Psychophysiologische Diagnostik (Biofeedback-Stresstest)
Zur Erfassung individueller Stressreaktionen und der Fähigkeit zur Erholung biete ich einen wissenschaftlich fundierten Biofeedback-Stresstest mit vier Stressoren an.
Diese Form der psychophysiologischen Diagnostik liefert ein umfassendes Bild Ihrer körperlichen Reaktionen auf verschiedene Belastungssituationen sowie auf Entspannungsphasen. Sie dient nicht nur als Grundlage für eine gezielte Trainingsplanung, sondern auch zur Einschätzung möglicher Regulationsstörungen im Stressverarbeitungssystem.
Ablauf des Tests
Der Test dauert ca. 30 Minuten und besteht aus mehreren Phasen, die gezielt Stress- und Entspannungsreaktionen auslösen. Dabei werden verschiedene Biosignale mithilfe eines Multisensors erfasst:
- SCL (Hautleitwert): Ein sensibles Maß für die Aktivität des Sympathikus. Besonders aussagekräftig bei kognitiven und emotionalen Stressoren. Der SCL-Wert hilft, die biologische Reaktionsbereitschaft (Sympathikotoniker vs. Vagotoniker) zu erkennen und den Trainingsschwerpunkt individuell zu setzen.

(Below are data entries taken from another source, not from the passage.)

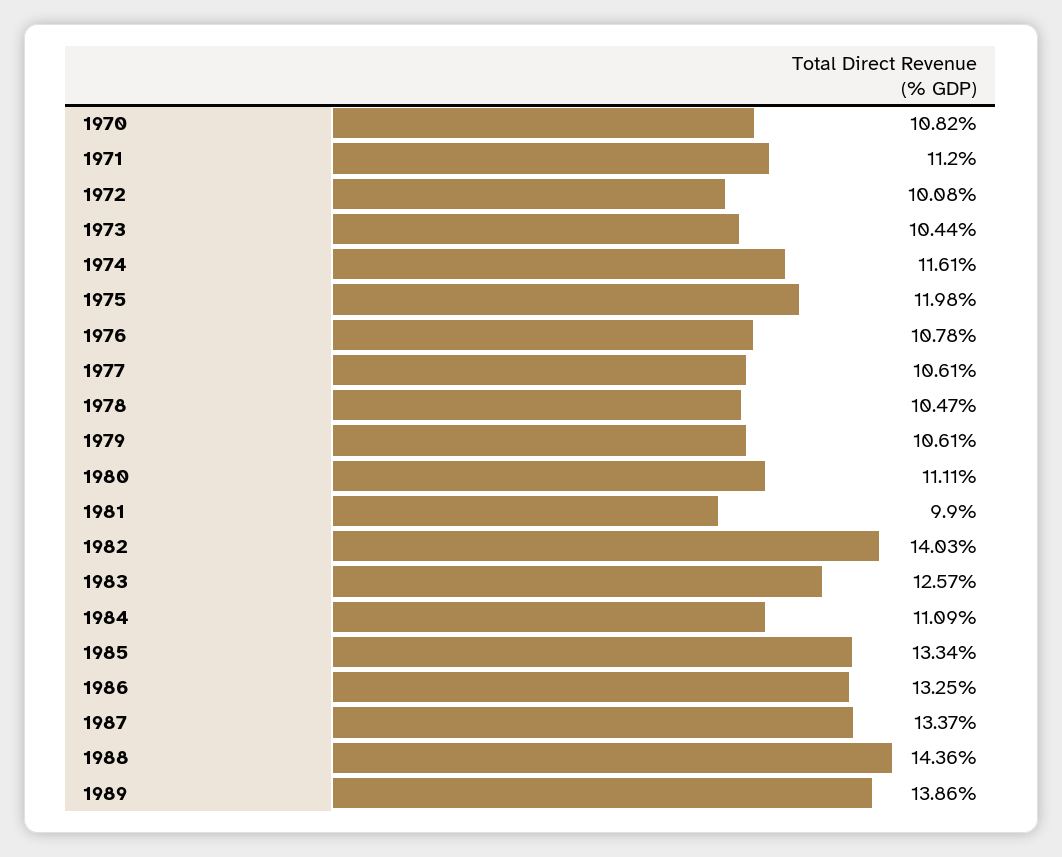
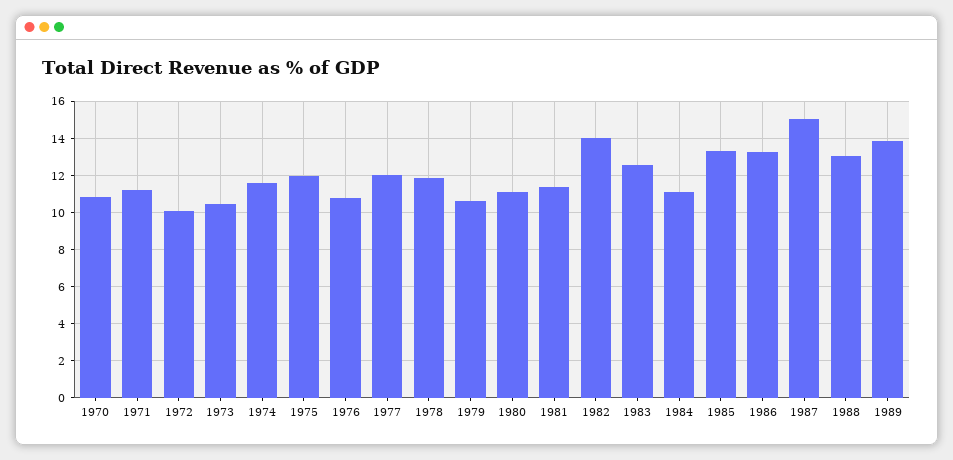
  {
    "1970": 10.82,
    "1971": 11.2,
    "1972": 10.08,
    "1973": 10.44,
    "1974": 11.61,
    "1975": 11.98,
    "1976": 10.78,
-   "1977": 10.61,
+   "1977": 12,
-   "1978": 10.47,
+   "1978": 12,
    "1979": 10.61,
    "1980": 11.11,
-   "1981": 9.9,
+   "1981": 11.5,
    "1982": 14.03,
    "1983": 12.57,
    "1984": 11.09,
    "1985": 13.34,
    "1986": 13.25,
-   "1987": 13.37,
+   "1987": 15,
-   "1988": 14.36,
+   "1988": 13,
    "1989": 13.86
  }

- Temperatur: Ein Indikator für die periphere Durchblutung. Ein Temperaturanstieg bei gleichzeitigem SCL-Abfall weist auf eine Entspannungsreaktion hin. Bereits eine Veränderung von ±0,5 °C gilt als klinisch relevant.
- Pulskurve (PK) und Pulsfrequenz (PF): Diese Parameter geben Aufschluss über die lokale Durchblutung und die Herzfrequenzveränderung in Reaktion auf Stress und Entspannung.
Zusätzlich wird Ihre Atmung mithilfe eines kontaktlosen Sensors präzise erfasst und ausgewertet. Dabei werden folgende Parameter analysiert:
- Atemfrequenz
- Atemmuster (Bauchatmung vs. Brustatmung)
- Atemtiefe
Diese Daten geben Aufschluss darüber, wie Ihr Körper individuell auf Stress und Entspannung reagiert. Sie zeigen, ob Ihre Atemreaktionen physiologisch verlaufen oder ob möglicherweise eine chronische Fehlregulation im Bereich der Stressverarbeitung und Entspannungsfähigkeit vorliegt. Eine flache, schnelle oder überwiegend thorakale Atmung kann ein Hinweis auf eine langfristige Überaktivierung des Stresssystems sein. Die Analyse hilft dabei, solche Muster zu erkennen und gezielt zu verändern – etwa durch Atemtraining oder Biofeedback-gestützte Entspannungsverfahren.
Auch die lokale Muskelspannung wird mittels EMG-Sensoren gemessen. So lässt sich erkennen, wie Ihre Muskulatur unbewusst auf Stressreize und Entspannungsphasen reagiert.
Auswertung & Nutzen
Die Ergebnisse werden individuell ausgewertet und grafisch dargestellt. Sie erhalten ein persönliches Stressprofil, das Ihnen hilft, Ihre körperlichen Reaktionen besser zu verstehen und gezielt zu trainieren – z. B. durch Biofeedback, Neurofeedback oder andere Entspannungsverfahren.
Der Stresstest zeigt außerdem, ob in Ihrem Körper pathologisch überschießende Reaktionen auf Stress auftreten, ob eine eingeschränkte Erholungsfähigkeit besteht oder ob gar keine adäquate Stressreaktion mehr sichtbar ist – ein Hinweis auf mögliche psychische Erschöpfung oder Burnout.